[Source texts of formatted documents]
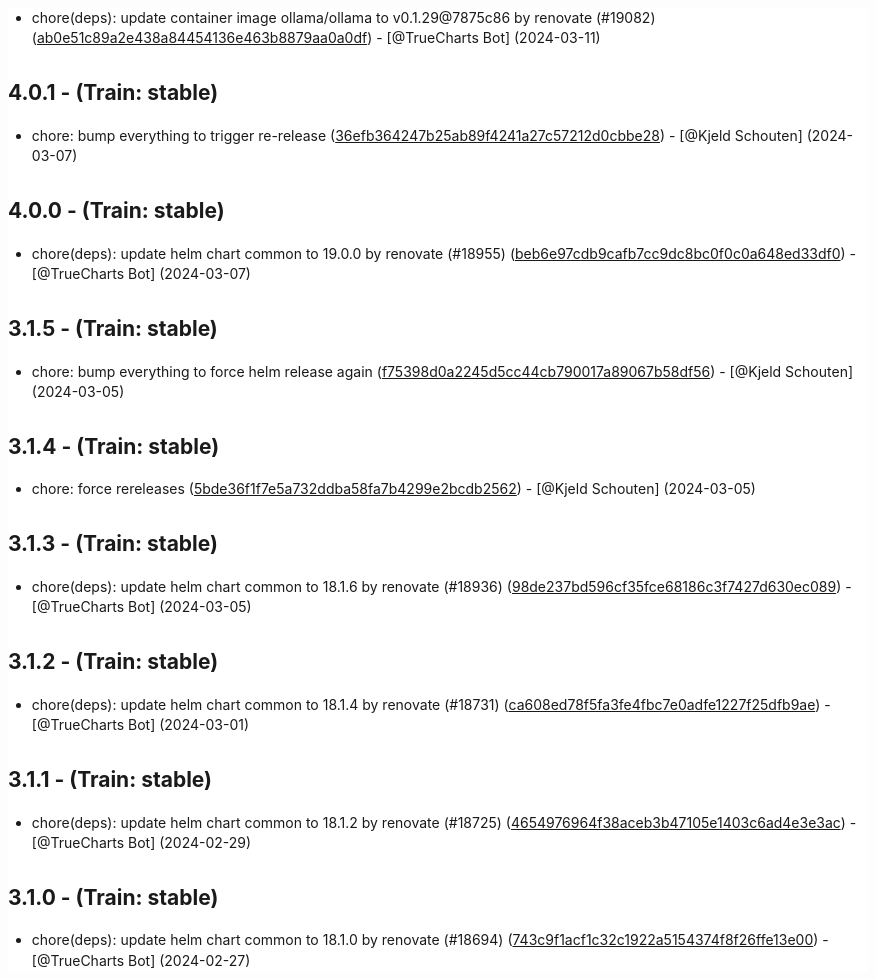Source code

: - chore(deps): update container image ollama/ollama to v0.1.29@7875c86 by renovate (#19082) ([ab0e51c89a2e438a84454136e463b8879aa0a0df](https://github.com/truecharts/charts/commit/ab0e51c89a2e438a84454136e463b8879aa0a0df)) - [@TrueCharts Bot] (2024-03-11)

## 4.0.1 - (Train: stable)

- chore: bump everything to trigger re-release ([36efb364247b25ab89f4241a27c57212d0cbbe28](https://github.com/truecharts/charts/commit/36efb364247b25ab89f4241a27c57212d0cbbe28)) - [@Kjeld Schouten] (2024-03-07)

## 4.0.0 - (Train: stable)

- chore(deps): update helm chart common to 19.0.0 by renovate (#18955) ([beb6e97cdb9cafb7cc9dc8bc0f0c0a648ed33df0](https://github.com/truecharts/charts/commit/beb6e97cdb9cafb7cc9dc8bc0f0c0a648ed33df0)) - [@TrueCharts Bot] (2024-03-07)

## 3.1.5 - (Train: stable)

- chore: bump everything to force helm release again ([f75398d0a2245d5cc44cb790017a89067b58df56](https://github.com/truecharts/charts/commit/f75398d0a2245d5cc44cb790017a89067b58df56)) - [@Kjeld Schouten] (2024-03-05)

## 3.1.4 - (Train: stable)

- chore: force rereleases ([5bde36f1f7e5a732ddba58fa7b4299e2bcdb2562](https://github.com/truecharts/charts/commit/5bde36f1f7e5a732ddba58fa7b4299e2bcdb2562)) - [@Kjeld Schouten] (2024-03-05)

## 3.1.3 - (Train: stable)

- chore(deps): update helm chart common to 18.1.6 by renovate (#18936) ([98de237bd596cf35fce68186c3f7427d630ec089](https://github.com/truecharts/charts/commit/98de237bd596cf35fce68186c3f7427d630ec089)) - [@TrueCharts Bot] (2024-03-05)

## 3.1.2 - (Train: stable)

- chore(deps): update helm chart common to 18.1.4 by renovate (#18731) ([ca608ed78f5fa3fe4fbc7e0adfe1227f25dfb9ae](https://github.com/truecharts/charts/commit/ca608ed78f5fa3fe4fbc7e0adfe1227f25dfb9ae)) - [@TrueCharts Bot] (2024-03-01)

## 3.1.1 - (Train: stable)

- chore(deps): update helm chart common to 18.1.2 by renovate (#18725) ([4654976964f38aceb3b47105e1403c6ad4e3e3ac](https://github.com/truecharts/charts/commit/4654976964f38aceb3b47105e1403c6ad4e3e3ac)) - [@TrueCharts Bot] (2024-02-29)

## 3.1.0 - (Train: stable)

- chore(deps): update helm chart common to 18.1.0 by renovate (#18694) ([743c9f1acf1c32c1922a5154374f8f26ffe13e00](https://github.com/truecharts/charts/commit/743c9f1acf1c32c1922a5154374f8f26ffe13e00)) - [@TrueCharts Bot] (2024-02-27)
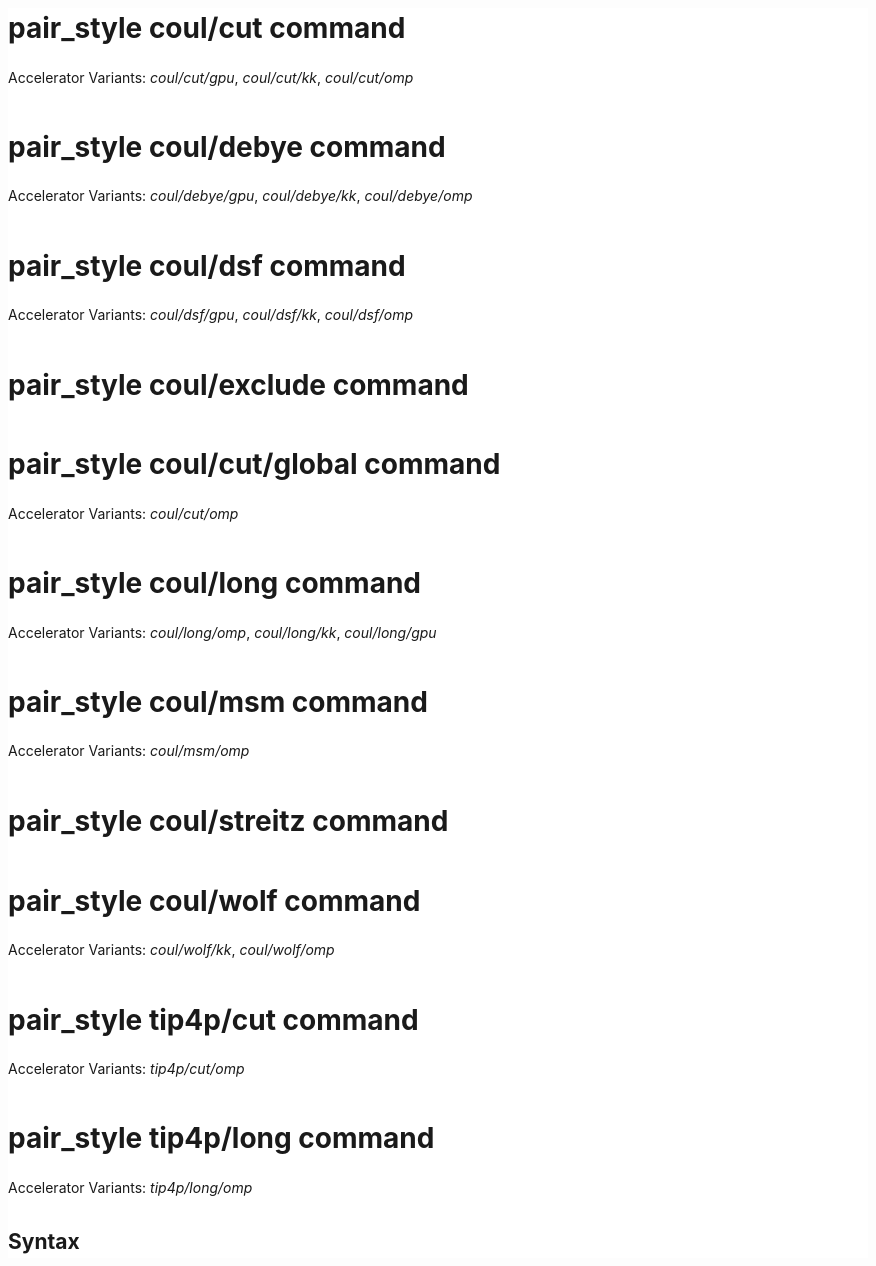 # pair_style coul/cut command

Accelerator Variants: *coul/cut/gpu*, *coul/cut/kk*, *coul/cut/omp*

# pair_style coul/debye command

Accelerator Variants: *coul/debye/gpu*, *coul/debye/kk*,
*coul/debye/omp*

# pair_style coul/dsf command

Accelerator Variants: *coul/dsf/gpu*, *coul/dsf/kk*, *coul/dsf/omp*

# pair_style coul/exclude command

# pair_style coul/cut/global command

Accelerator Variants: *coul/cut/omp*

# pair_style coul/long command

Accelerator Variants: *coul/long/omp*, *coul/long/kk*, *coul/long/gpu*

# pair_style coul/msm command

Accelerator Variants: *coul/msm/omp*

# pair_style coul/streitz command

# pair_style coul/wolf command

Accelerator Variants: *coul/wolf/kk*, *coul/wolf/omp*

# pair_style tip4p/cut command

Accelerator Variants: *tip4p/cut/omp*

# pair_style tip4p/long command

Accelerator Variants: *tip4p/long/omp*

## Syntax
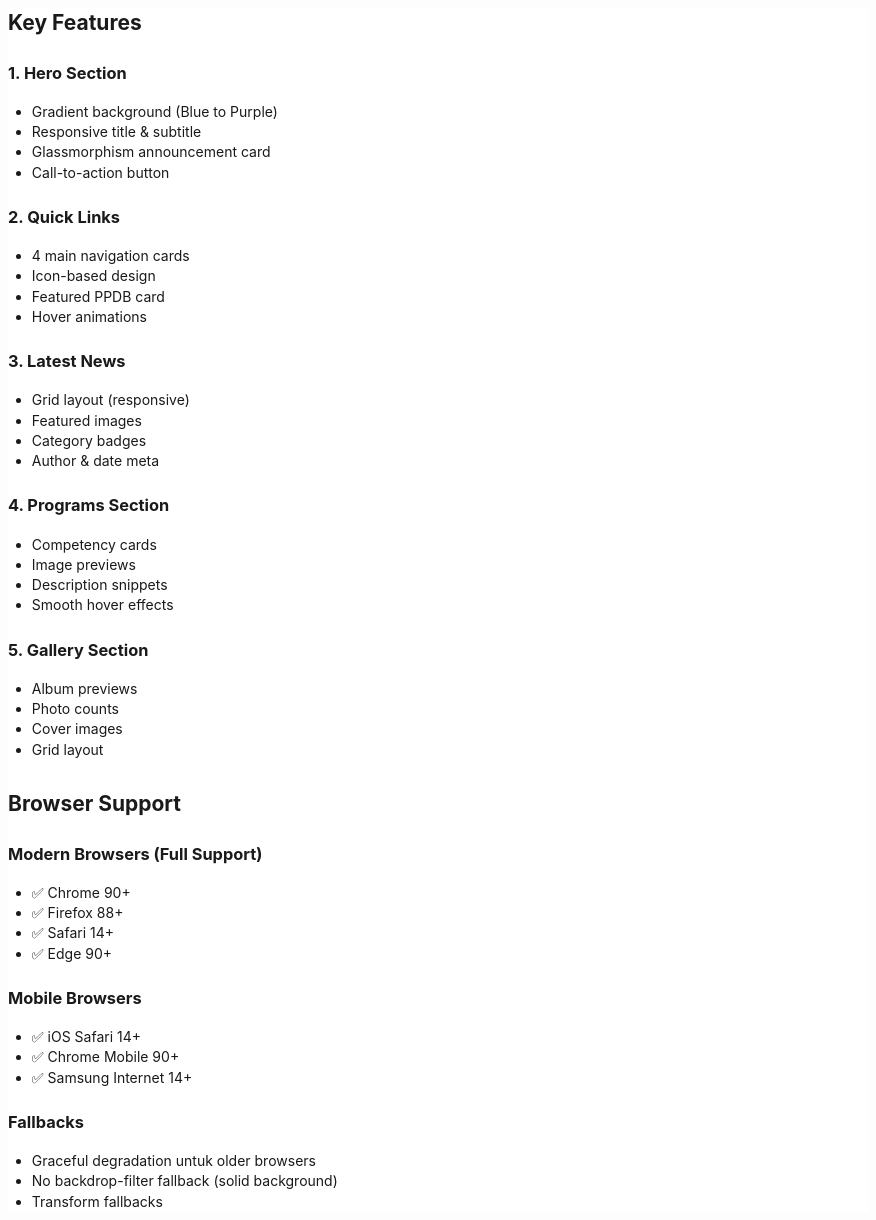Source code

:## Key Features

### 1. Hero Section
- Gradient background (Blue to Purple)
- Responsive title & subtitle
- Glassmorphism announcement card
- Call-to-action button

### 2. Quick Links
- 4 main navigation cards
- Icon-based design
- Featured PPDB card
- Hover animations

### 3. Latest News
- Grid layout (responsive)
- Featured images
- Category badges
- Author & date meta

### 4. Programs Section
- Competency cards
- Image previews
- Description snippets
- Smooth hover effects

### 5. Gallery Section
- Album previews
- Photo counts
- Cover images
- Grid layout

## Browser Support

### Modern Browsers (Full Support)
- ✅ Chrome 90+
- ✅ Firefox 88+
- ✅ Safari 14+
- ✅ Edge 90+

### Mobile Browsers
- ✅ iOS Safari 14+
- ✅ Chrome Mobile 90+
- ✅ Samsung Internet 14+

### Fallbacks
- Graceful degradation untuk older browsers
- No backdrop-filter fallback (solid background)
- Transform fallbacks
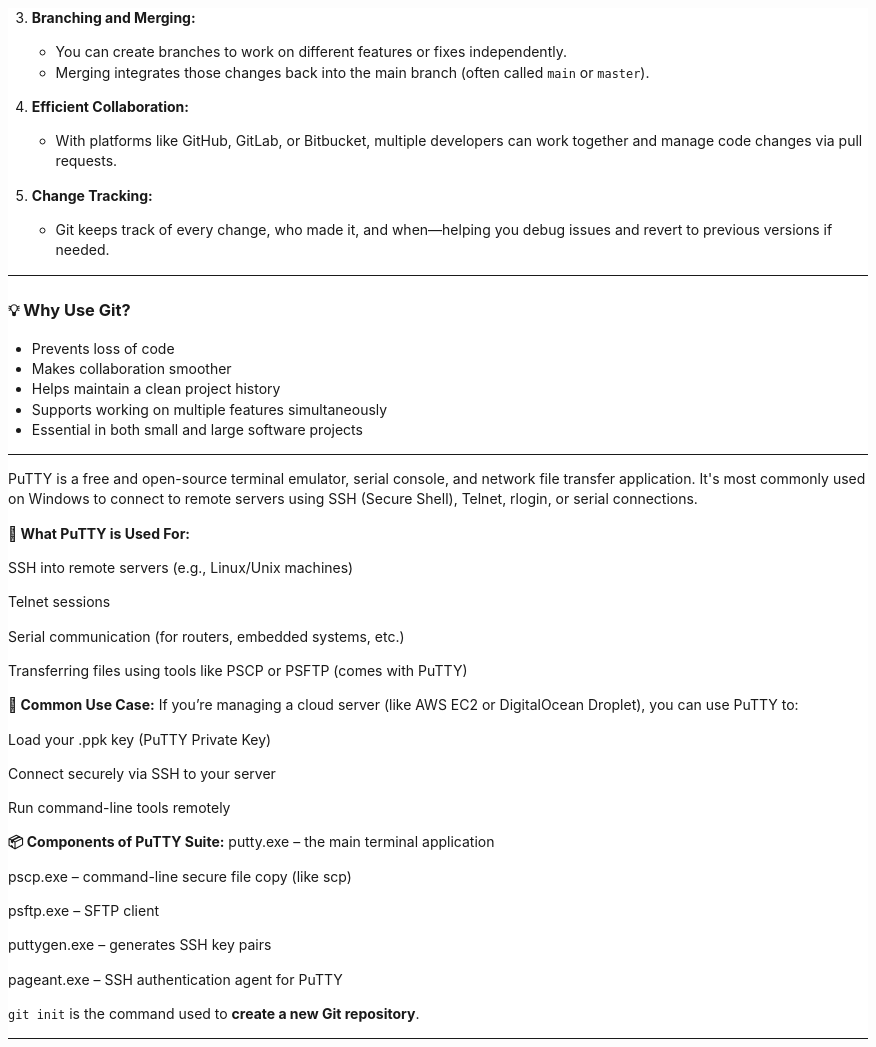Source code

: 3. **Branching and Merging:**
   - You can create branches to work on different features or fixes independently.
   - Merging integrates those changes back into the main branch (often called `main` or `master`).

4. **Efficient Collaboration:**
   - With platforms like GitHub, GitLab, or Bitbucket, multiple developers can work together and manage code changes via pull requests.

5. **Change Tracking:**
   - Git keeps track of every change, who made it, and when—helping you debug issues and revert to previous versions if needed.

---

### 💡 **Why Use Git?**

- Prevents loss of code
- Makes collaboration smoother
- Helps maintain a clean project history
- Supports working on multiple features simultaneously
- Essential in both small and large software projects

---
PuTTY is a free and open-source terminal emulator, serial console, and network file transfer application. It's most commonly used on Windows to connect to remote servers using SSH (Secure Shell), Telnet, rlogin, or serial connections.

**🔹 What PuTTY is Used For:**

SSH into remote servers (e.g., Linux/Unix machines)

Telnet sessions

Serial communication (for routers, embedded systems, etc.)

Transferring files using tools like PSCP or PSFTP (comes with PuTTY)

**🔐 Common Use Case:**
If you’re managing a cloud server (like AWS EC2 or DigitalOcean Droplet), you can use PuTTY to:

Load your .ppk key (PuTTY Private Key)

Connect securely via SSH to your server

Run command-line tools remotely

**📦 Components of PuTTY Suite:**
putty.exe – the main terminal application

pscp.exe – command-line secure file copy (like scp)

psftp.exe – SFTP client

puttygen.exe – generates SSH key pairs

pageant.exe – SSH authentication agent for PuTTY



`git init` is the command used to **create a new Git repository**.

---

- **YOUR GOAL**:
Copy out the source text from all the material above, reproducing its lines without any change. Leave the pictures out of your answer.

- **TASK RESPONSE**:
Source code

: - chore(deps): update container image ollama/ollama to v0.1.29@7875c86 by renovate (#19082) ([ab0e51c89a2e438a84454136e463b8879aa0a0df](https://github.com/truecharts/charts/commit/ab0e51c89a2e438a84454136e463b8879aa0a0df)) - [@TrueCharts Bot] (2024-03-11)

## 4.0.1 - (Train: stable)

- chore: bump everything to trigger re-release ([36efb364247b25ab89f4241a27c57212d0cbbe28](https://github.com/truecharts/charts/commit/36efb364247b25ab89f4241a27c57212d0cbbe28)) - [@Kjeld Schouten] (2024-03-07)

## 4.0.0 - (Train: stable)

- chore(deps): update helm chart common to 19.0.0 by renovate (#18955) ([beb6e97cdb9cafb7cc9dc8bc0f0c0a648ed33df0](https://github.com/truecharts/charts/commit/beb6e97cdb9cafb7cc9dc8bc0f0c0a648ed33df0)) - [@TrueCharts Bot] (2024-03-07)

## 3.1.5 - (Train: stable)

- chore: bump everything to force helm release again ([f75398d0a2245d5cc44cb790017a89067b58df56](https://github.com/truecharts/charts/commit/f75398d0a2245d5cc44cb790017a89067b58df56)) - [@Kjeld Schouten] (2024-03-05)

## 3.1.4 - (Train: stable)

- chore: force rereleases ([5bde36f1f7e5a732ddba58fa7b4299e2bcdb2562](https://github.com/truecharts/charts/commit/5bde36f1f7e5a732ddba58fa7b4299e2bcdb2562)) - [@Kjeld Schouten] (2024-03-05)

## 3.1.3 - (Train: stable)

- chore(deps): update helm chart common to 18.1.6 by renovate (#18936) ([98de237bd596cf35fce68186c3f7427d630ec089](https://github.com/truecharts/charts/commit/98de237bd596cf35fce68186c3f7427d630ec089)) - [@TrueCharts Bot] (2024-03-05)

## 3.1.2 - (Train: stable)

- chore(deps): update helm chart common to 18.1.4 by renovate (#18731) ([ca608ed78f5fa3fe4fbc7e0adfe1227f25dfb9ae](https://github.com/truecharts/charts/commit/ca608ed78f5fa3fe4fbc7e0adfe1227f25dfb9ae)) - [@TrueCharts Bot] (2024-03-01)

## 3.1.1 - (Train: stable)

- chore(deps): update helm chart common to 18.1.2 by renovate (#18725) ([4654976964f38aceb3b47105e1403c6ad4e3e3ac](https://github.com/truecharts/charts/commit/4654976964f38aceb3b47105e1403c6ad4e3e3ac)) - [@TrueCharts Bot] (2024-02-29)

## 3.1.0 - (Train: stable)

- chore(deps): update helm chart common to 18.1.0 by renovate (#18694) ([743c9f1acf1c32c1922a5154374f8f26ffe13e00](https://github.com/truecharts/charts/commit/743c9f1acf1c32c1922a5154374f8f26ffe13e00)) - [@TrueCharts Bot] (2024-02-27)
 # pair_style coul/cut command

Accelerator Variants: *coul/cut/gpu*, *coul/cut/kk*, *coul/cut/omp*

# pair_style coul/debye command

Accelerator Variants: *coul/debye/gpu*, *coul/debye/kk*,
*coul/debye/omp*

# pair_style coul/dsf command

Accelerator Variants: *coul/dsf/gpu*, *coul/dsf/kk*, *coul/dsf/omp*

# pair_style coul/exclude command

# pair_style coul/cut/global command

Accelerator Variants: *coul/cut/omp*

# pair_style coul/long command

Accelerator Variants: *coul/long/omp*, *coul/long/kk*, *coul/long/gpu*

# pair_style coul/msm command

Accelerator Variants: *coul/msm/omp*

# pair_style coul/streitz command

# pair_style coul/wolf command

Accelerator Variants: *coul/wolf/kk*, *coul/wolf/omp*

# pair_style tip4p/cut command

Accelerator Variants: *tip4p/cut/omp*

# pair_style tip4p/long command

Accelerator Variants: *tip4p/long/omp*

## Syntax
Source code

:## Key Features

### 1. Hero Section
- Gradient background (Blue to Purple)
- Responsive title & subtitle
- Glassmorphism announcement card
- Call-to-action button

### 2. Quick Links
- 4 main navigation cards
- Icon-based design
- Featured PPDB card
- Hover animations

### 3. Latest News
- Grid layout (responsive)
- Featured images
- Category badges
- Author & date meta

### 4. Programs Section
- Competency cards
- Image previews
- Description snippets
- Smooth hover effects

### 5. Gallery Section
- Album previews
- Photo counts
- Cover images
- Grid layout

## Browser Support

### Modern Browsers (Full Support)
- ✅ Chrome 90+
- ✅ Firefox 88+
- ✅ Safari 14+
- ✅ Edge 90+

### Mobile Browsers
- ✅ iOS Safari 14+
- ✅ Chrome Mobile 90+
- ✅ Samsung Internet 14+

### Fallbacks
- Graceful degradation untuk older browsers
- No backdrop-filter fallback (solid background)
- Transform fallbacks
Source code

: 3. **Branching and Merging:**
   - You can create branches to work on different features or fixes independently.
   - Merging integrates those changes back into the main branch (often called `main` or `master`).

4. **Efficient Collaboration:**
   - With platforms like GitHub, GitLab, or Bitbucket, multiple developers can work together and manage code changes via pull requests.

5. **Change Tracking:**
   - Git keeps track of every change, who made it, and when—helping you debug issues and revert to previous versions if needed.

---

### 💡 **Why Use Git?**

- Prevents loss of code
- Makes collaboration smoother
- Helps maintain a clean project history
- Supports working on multiple features simultaneously
- Essential in both small and large software projects

---
PuTTY is a free and open-source terminal emulator, serial console, and network file transfer application. It's most commonly used on Windows to connect to remote servers using SSH (Secure Shell), Telnet, rlogin, or serial connections.

**🔹 What PuTTY is Used For:**

SSH into remote servers (e.g., Linux/Unix machines)

Telnet sessions

Serial communication (for routers, embedded systems, etc.)

Transferring files using tools like PSCP or PSFTP (comes with PuTTY)

**🔐 Common Use Case:**
If you’re managing a cloud server (like AWS EC2 or DigitalOcean Droplet), you can use PuTTY to:

Load your .ppk key (PuTTY Private Key)

Connect securely via SSH to your server

Run command-line tools remotely

**📦 Components of PuTTY Suite:**
putty.exe – the main terminal application

pscp.exe – command-line secure file copy (like scp)

psftp.exe – SFTP client

puttygen.exe – generates SSH key pairs

pageant.exe – SSH authentication agent for PuTTY



`git init` is the command used to **create a new Git repository**.

---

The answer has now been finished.